Ettien Koffi, Ph.D. – Newest Book

Check out this message from one of our faculty members!


Happy New Year!   I have some good news to share with you.  My book: Relevant Acoustic Phonetics of L2 English: Focus on Intelligibility has been published by CRC Press, the Science Publishing Imprint of Routledge.

 

From the back of the book:

Intelligibility is the ultimate goal of human communication. However, measuring it objectively remained elusive until the 1940s when physicist Harvey Fletcher pioneered a psychoacoustic methodology for doing so. Another physicist, von Bekesy, demonstrated clinically that Fletcher’s theory of Critical Bands was anchored in anatomical and auditory reality. Fletcher’s and Bekesy’s approach to intelligibility has revolutionized contemporary understanding of the processes involved in encoding and decoding speech signals. Their insights are applied in this book to account for the intelligibility of the pronunciation of 67 non-native speakers from the following language backgrounds –10 Arabic, 10 Japanese, 10 Korean, 10 Mandarin, 11 Serbian and Croatian “the Slavic Group,” 6 Somali, and 10 Spanish speakers who read the Speech Accent Archive elicitation paragraph. Their pronunciation is analyzed instrumentally and compared and contrasted with that of 10 native speakers of General American English (GAE) who read the same paragraph. The data-driven intelligibility analyses proposed in this book help answer the following questions – Can L2 speakers of English whose native language lacks a segment/segments or a suprasegment/ suprasegments manage to produce it/them intelligibly? If they cannot, what segments or suprasegments do they use to substitute for it/them? Do the compensatory strategies used interfere with intelligibility?

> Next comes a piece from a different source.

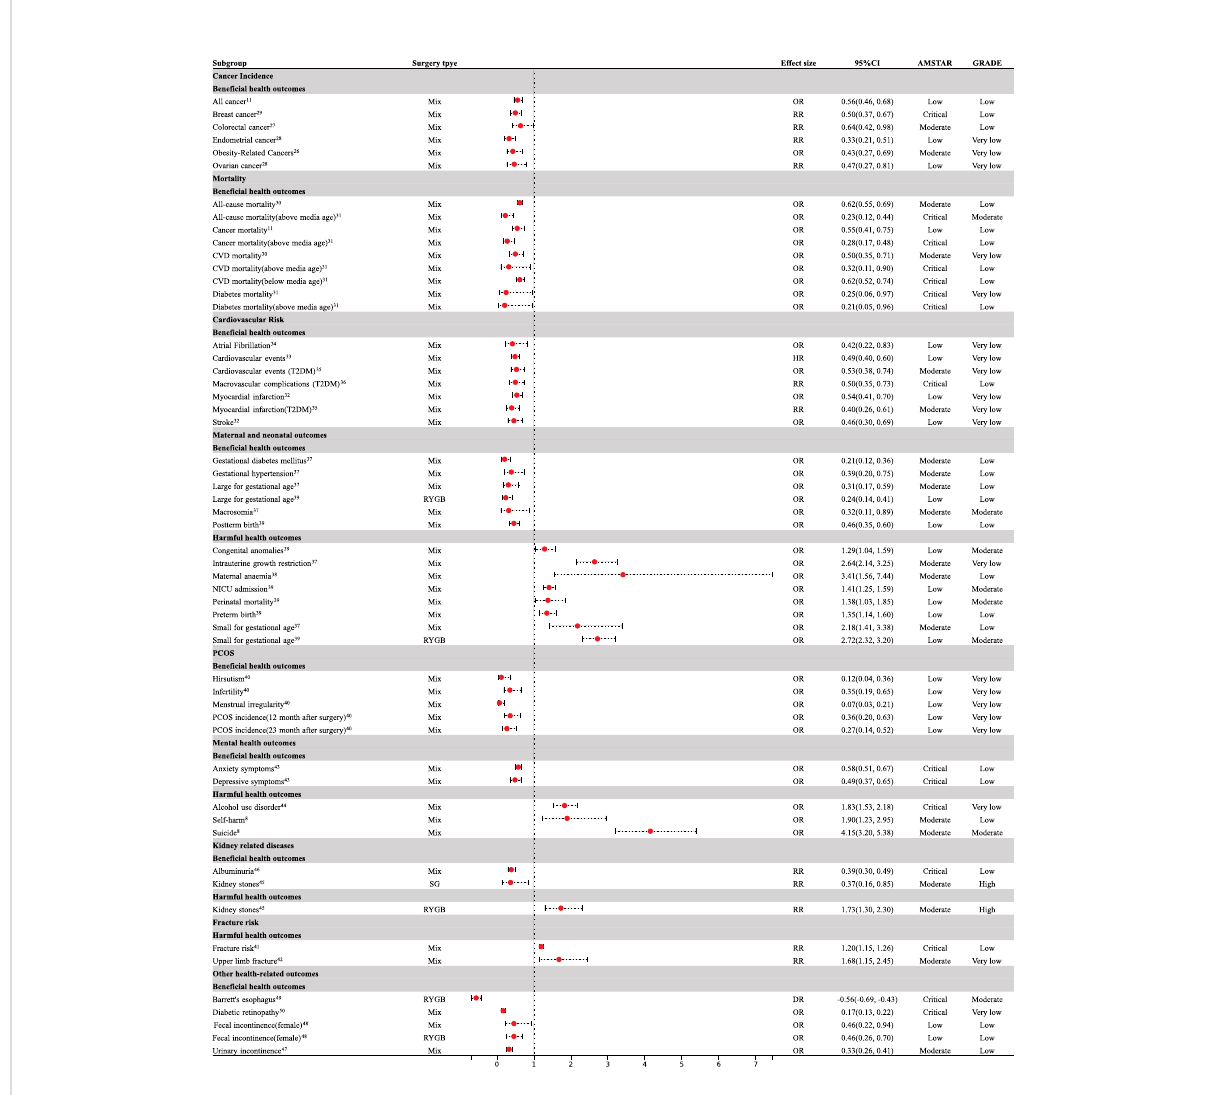
FIGURE 3 Forest plot of bene fi cial and harmful health outcomes associated with bariatric surgery. CI, con fi dence interval; CVD, cardiovascular disease; T2DM, type 2 diabetes mellitus; PCOS, polycystic ovary syndrome; RYGB, Roux-en-Y gastric bypass; SG, Sleeve Gastrectomy; NICU, neonatal intensive care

The findings reported in this book are based on nearly 12,000 measured speech tokens produced by all the participants. This includes some 2,000 vowels, more than 500 stop consonants, over 3,000 fricatives, nearly 1,200 nasals, about 1,500 approximants, over 1,200 syllables onsets, as many as 800 syllable codas, more than 1,600 measurement of F0/pitch, and duration measurements of no fewer than 539 disyllabic words. These measurements are in keeping with Baken and Orlikoff (2000:3) and in accordance with widely accepted Just Noticeable Difference thresholds, and relative functional load calculations provided by Catforda (1987).

Ettien Koffi, Ph.D. linguistics, teaches at Saint Cloud State University, Minnesota. He is the author of four books and author/co-author of several dozen articles. His acoustic phonetic research is synergetic, encompassing L2 acoustic phonetics of English (Speech Intelligibility from the perspective of the Critical Band Theory), sociophonetics of Central Minnesota English, general acoustic phonetics of Anyi (West African language), acoustic phonetic feature extraction for application in Automatic Speech Recognition, Text-to-Speech, Voice Biometrics, and Intelligent Systems.

Linguistic Portfolios exceeds 100,000 downloads

On October 26, 2020, SCSU’s Linguistic Portfolios (LP) surpassed 100,000 downloads! This is a huge accomplishment!


Read the following excerpt, from Ettien Koffi, Professor of Linguistics, which explains how impactful this accomplishment truly is!

Today, October 26, Linguistic Portfolios (LP), the research-based journal of the linguistic emphasis in the English Department at SCSU reached 100,000 downloads today!!!  I began this publication in 2012 with the goal of letting the whole world know about the cutting-edge research that the students in Linguistics/TESL are doing.    The response has been overwhelming, well beyond my wildest imagination.  Articles from LP have been cited by leading journals in many fields, not only in linguistics, but also in engineering, robotics, and computer science.  As of today, 10/26/2020, 32,750 institutions have downloaded articles from LP.  Of these, 55% are in education, 33% are commercial, 5% government, 4% organizations, 3% others.  The acoustic phonetic research in which my students and I are engaged has caught the attention of the world of academia and ALSO the world of language technologies: Google, Facebook, Amazon, etc.  Leading universities around the world have downloaded articles from LP.  Our cutting-edge acoustic phonetic research and findings help build smarter voice-driven artificial intelligent systems.  I’m extremely proud that a small program like ours is having such a huge impact around the world.  If you click on the link below, you will see the worldwide impact of LP:

https://repository.stcloudstate.edu/stcloud_ling/

I’m happy to share this momentous milestone with the whole department.  I’m proud of the impact that SCSU is having around the world through LP!


Consider checking out Linguistic Portfolios and by all means, download some content! It’s filled with some amazing pieces!

Thank you to anyone who has downloaded or visited this page!

Congratulations to the English Department, and more specifically our Linguistics professors and students for making this accomplishment possible.